On this day in 1969, Llerena B. Friend retired from the University of Texas as professor emeritus, ending her nineteen-year run as director of the Barker Texas History Center. The historian, teacher, and librarian was born in 1903 in Dublin, Texas. She received her B.A. in 1924, M.A. in 1928, and Ph.D. in 1951, all from the University of Texas at Austin. In 1945 she became a research associate in Texas history for the Texas State Historical Association. She worked on the preparation of the Handbook of Texas until 1950, when she became the founding director of the Barker Texas History Center. In addition to her extensive work as librarian for Texas history sources, she also taught Texas history at the university. During her lifetime Friend wrote numerous articles and book reviews. Her book Sam Houston, The Great Designer was published in 1954 and received the Summerfield Roberts Award. She also edited several books, including Check List of Texas Imprints, 1861-1876 (1963), M. K. Kellogg's Texas Journal, 1872 (1967), and Talks on Texas Books by Walter Prescott Webb (1970). In 1976 Governor Dolph Briscoe appointed her to the Texas State Historical Records Advisory Board, and in 1987 she was nominated to the Texas Women's Hall of Fame. Friend died in 1995.
On this day in 1917, William Ashton Vinson and James A. Elkins founded what was to become one of the largest and most profitable law firms in the world. The firm began in Houston as a small partnership. By 2001 it had grown to more than 780 lawyers, five domestic offices, and four foreign offices. Vinson and Elkins initially did business with the oil and gas industry, which continues to be the firm's mainstay. Over the years the firm has expanded to include business, energy and environmental regulation, international law, real estate, securities, and taxation.
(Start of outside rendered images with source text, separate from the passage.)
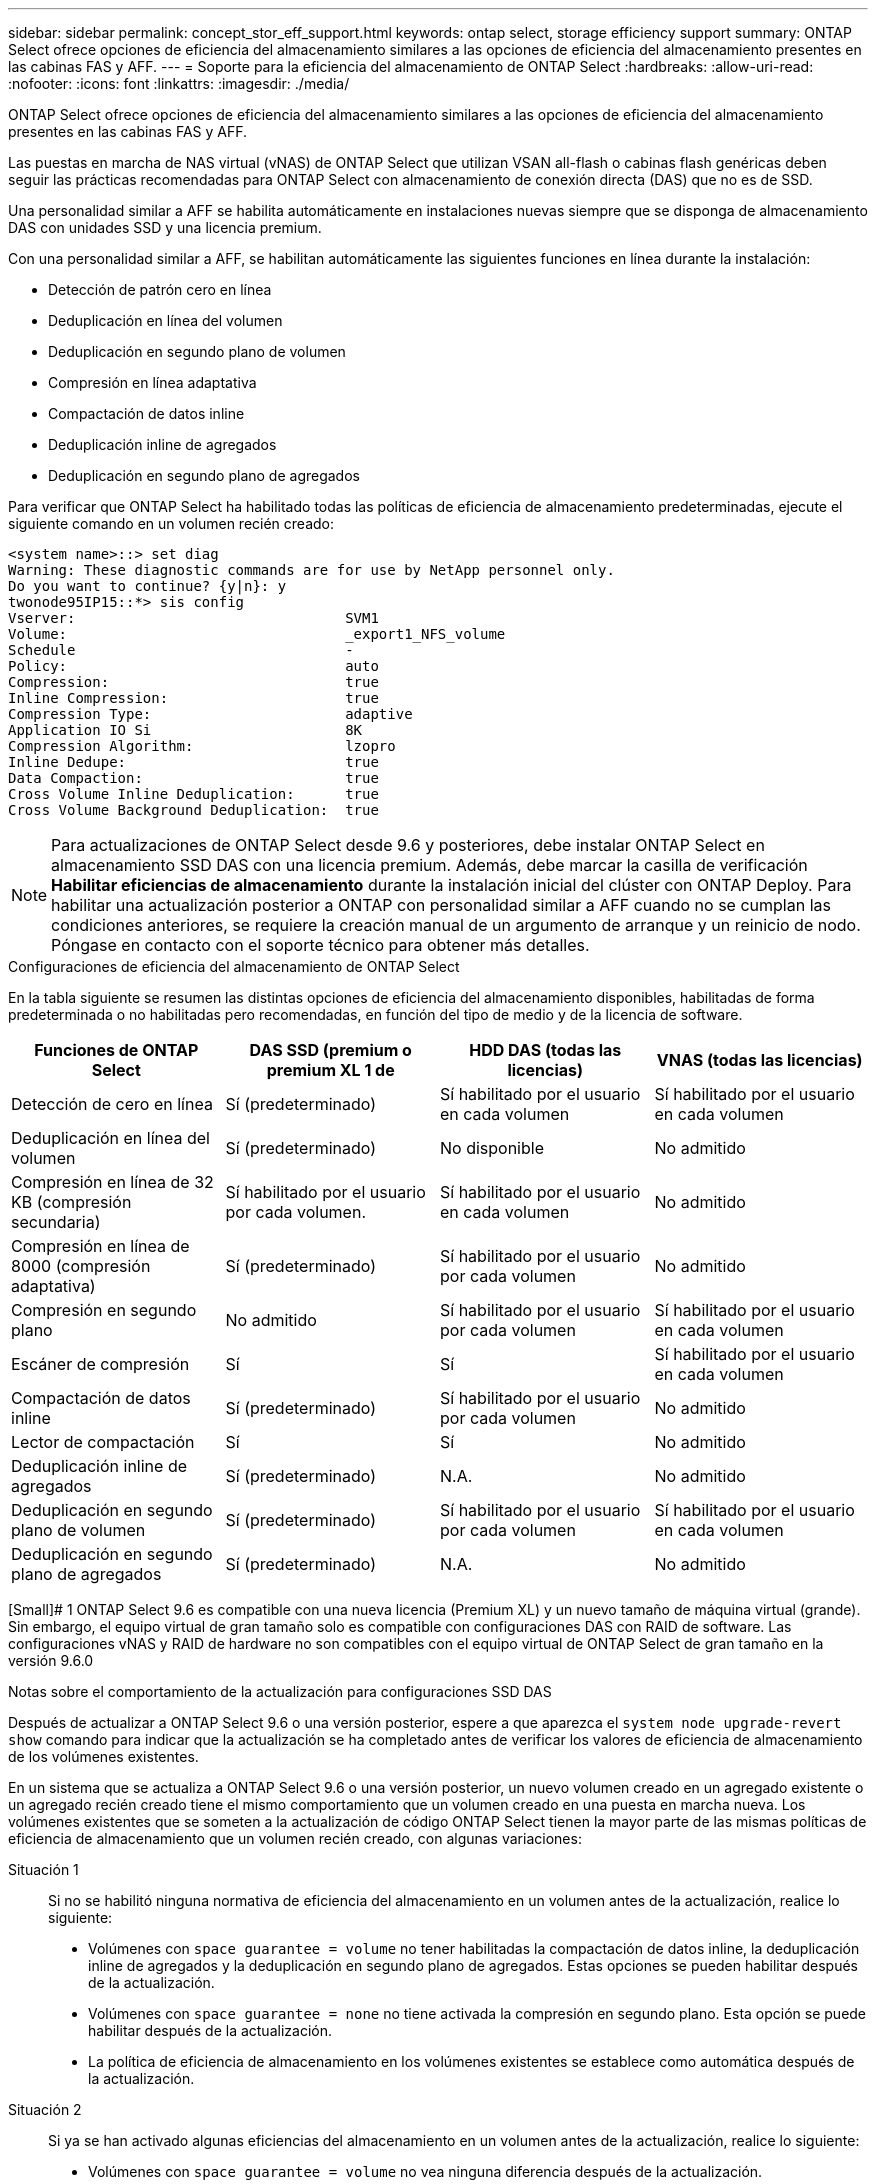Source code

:---
sidebar: sidebar 
permalink: concept_stor_eff_support.html 
keywords: ontap select, storage efficiency support 
summary: ONTAP Select ofrece opciones de eficiencia del almacenamiento similares a las opciones de eficiencia del almacenamiento presentes en las cabinas FAS y AFF. 
---
= Soporte para la eficiencia del almacenamiento de ONTAP Select
:hardbreaks:
:allow-uri-read: 
:nofooter: 
:icons: font
:linkattrs: 
:imagesdir: ./media/


[role="lead"]
ONTAP Select ofrece opciones de eficiencia del almacenamiento similares a las opciones de eficiencia del almacenamiento presentes en las cabinas FAS y AFF.

Las puestas en marcha de NAS virtual (vNAS) de ONTAP Select que utilizan VSAN all-flash o cabinas flash genéricas deben seguir las prácticas recomendadas para ONTAP Select con almacenamiento de conexión directa (DAS) que no es de SSD.

Una personalidad similar a AFF se habilita automáticamente en instalaciones nuevas siempre que se disponga de almacenamiento DAS con unidades SSD y una licencia premium.

Con una personalidad similar a AFF, se habilitan automáticamente las siguientes funciones en línea durante la instalación:

* Detección de patrón cero en línea
* Deduplicación en línea del volumen
* Deduplicación en segundo plano de volumen
* Compresión en línea adaptativa
* Compactación de datos inline
* Deduplicación inline de agregados
* Deduplicación en segundo plano de agregados


Para verificar que ONTAP Select ha habilitado todas las políticas de eficiencia de almacenamiento predeterminadas, ejecute el siguiente comando en un volumen recién creado:

[listing]
----
<system name>::> set diag
Warning: These diagnostic commands are for use by NetApp personnel only.
Do you want to continue? {y|n}: y
twonode95IP15::*> sis config
Vserver:                                SVM1
Volume:                                 _export1_NFS_volume
Schedule                                -
Policy:                                 auto
Compression:                            true
Inline Compression:                     true
Compression Type:                       adaptive
Application IO Si                       8K
Compression Algorithm:                  lzopro
Inline Dedupe:                          true
Data Compaction:                        true
Cross Volume Inline Deduplication:      true
Cross Volume Background Deduplication:  true
----

NOTE: Para actualizaciones de ONTAP Select desde 9.6 y posteriores, debe instalar ONTAP Select en almacenamiento SSD DAS con una licencia premium. Además, debe marcar la casilla de verificación *Habilitar eficiencias de almacenamiento* durante la instalación inicial del clúster con ONTAP Deploy. Para habilitar una actualización posterior a ONTAP con personalidad similar a AFF cuando no se cumplan las condiciones anteriores, se requiere la creación manual de un argumento de arranque y un reinicio de nodo. Póngase en contacto con el soporte técnico para obtener más detalles.

.Configuraciones de eficiencia del almacenamiento de ONTAP Select
En la tabla siguiente se resumen las distintas opciones de eficiencia del almacenamiento disponibles, habilitadas de forma predeterminada o no habilitadas pero recomendadas, en función del tipo de medio y de la licencia de software.

[cols="4"]
|===
| Funciones de ONTAP Select | DAS SSD (premium o premium XL 1 de | HDD DAS (todas las licencias) | VNAS (todas las licencias) 


| Detección de cero en línea | Sí (predeterminado) | Sí habilitado por el usuario en cada volumen | Sí habilitado por el usuario en cada volumen 


| Deduplicación en línea del volumen | Sí (predeterminado) | No disponible | No admitido 


| Compresión en línea de 32 KB (compresión secundaria) | Sí habilitado por el usuario por cada volumen. | Sí habilitado por el usuario en cada volumen | No admitido 


| Compresión en línea de 8000 (compresión adaptativa) | Sí (predeterminado) | Sí habilitado por el usuario por cada volumen | No admitido 


| Compresión en segundo plano | No admitido | Sí habilitado por el usuario por cada volumen | Sí habilitado por el usuario en cada volumen 


| Escáner de compresión | Sí | Sí | Sí habilitado por el usuario en cada volumen 


| Compactación de datos inline | Sí (predeterminado) | Sí habilitado por el usuario por cada volumen | No admitido 


| Lector de compactación | Sí | Sí | No admitido 


| Deduplicación inline de agregados | Sí (predeterminado) | N.A. | No admitido 


| Deduplicación en segundo plano de volumen | Sí (predeterminado) | Sí habilitado por el usuario por cada volumen | Sí habilitado por el usuario en cada volumen 


| Deduplicación en segundo plano de agregados | Sí (predeterminado) | N.A. | No admitido 
|===
[Small]# 1 ONTAP Select 9.6 es compatible con una nueva licencia (Premium XL) y un nuevo tamaño de máquina virtual (grande). Sin embargo, el equipo virtual de gran tamaño solo es compatible con configuraciones DAS con RAID de software. Las configuraciones vNAS y RAID de hardware no son compatibles con el equipo virtual de ONTAP Select de gran tamaño en la versión 9.6.0

.Notas sobre el comportamiento de la actualización para configuraciones SSD DAS
Después de actualizar a ONTAP Select 9.6 o una versión posterior, espere a que aparezca el `system node upgrade-revert show` comando para indicar que la actualización se ha completado antes de verificar los valores de eficiencia de almacenamiento de los volúmenes existentes.

En un sistema que se actualiza a ONTAP Select 9.6 o una versión posterior, un nuevo volumen creado en un agregado existente o un agregado recién creado tiene el mismo comportamiento que un volumen creado en una puesta en marcha nueva. Los volúmenes existentes que se someten a la actualización de código ONTAP Select tienen la mayor parte de las mismas políticas de eficiencia de almacenamiento que un volumen recién creado, con algunas variaciones:

Situación 1:: Si no se habilitó ninguna normativa de eficiencia del almacenamiento en un volumen antes de la actualización, realice lo siguiente:
+
--
* Volúmenes con `space guarantee = volume` no tener habilitadas la compactación de datos inline, la deduplicación inline de agregados y la deduplicación en segundo plano de agregados. Estas opciones se pueden habilitar después de la actualización.
* Volúmenes con `space guarantee = none` no tiene activada la compresión en segundo plano. Esta opción se puede habilitar después de la actualización.
* La política de eficiencia de almacenamiento en los volúmenes existentes se establece como automática después de la actualización.


--
Situación 2:: Si ya se han activado algunas eficiencias del almacenamiento en un volumen antes de la actualización, realice lo siguiente:
+
--
* Volúmenes con `space guarantee = volume` no vea ninguna diferencia después de la actualización.
* Volúmenes con `space guarantee = none` tener activada la deduplicación en segundo plano del agregado.
* Volúmenes con `storage policy inline-only` tener su política en auto.
* Los volúmenes con políticas de eficiencia de almacenamiento definidas por el usuario no tienen ningún cambio en la política, excepto los volúmenes con `space guarantee = none`. Estos volúmenes tienen activada la deduplicación en segundo plano de agregado.


--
On this day in 1863, Maj. Santos Benavides, the highest-ranking Mexican American to serve in the Confederacy, led seventy-nine men of the predominantly Tejano Thirty-third Texas Cavalry across the Rio Grande in pursuit of the bandit Octaviano Zapata. Union agents had recruited Zapata, a former associate of Juan N. Cortina, to lead raids into Texas and thus force Confederate troops to remain in the Rio Grande valley rather than participate in military campaigns in the east. Zapata was also associated with Edmund J. Davis, who was conducting Northern-sponsored military activities in the vicinity of Brownsville and Matamoros. For these reasons, and because his men often flew the American flag during their raids, Zapata's band was often referred to as the "First Regiment of Union Troops." Benavides caught up with Zapata on September 2 near Mier, Tamaulipas. After a brief exchange of gunfire, the Zapatistas dispersed, leaving ten men dead, including Zapata. Benavides later defended Laredo against Davis's First Texas Cavalry, and arranged for the safe passage of Texas cotton to Matamoros during the Union occupation of Brownsville. He died at his Laredo home in 1891.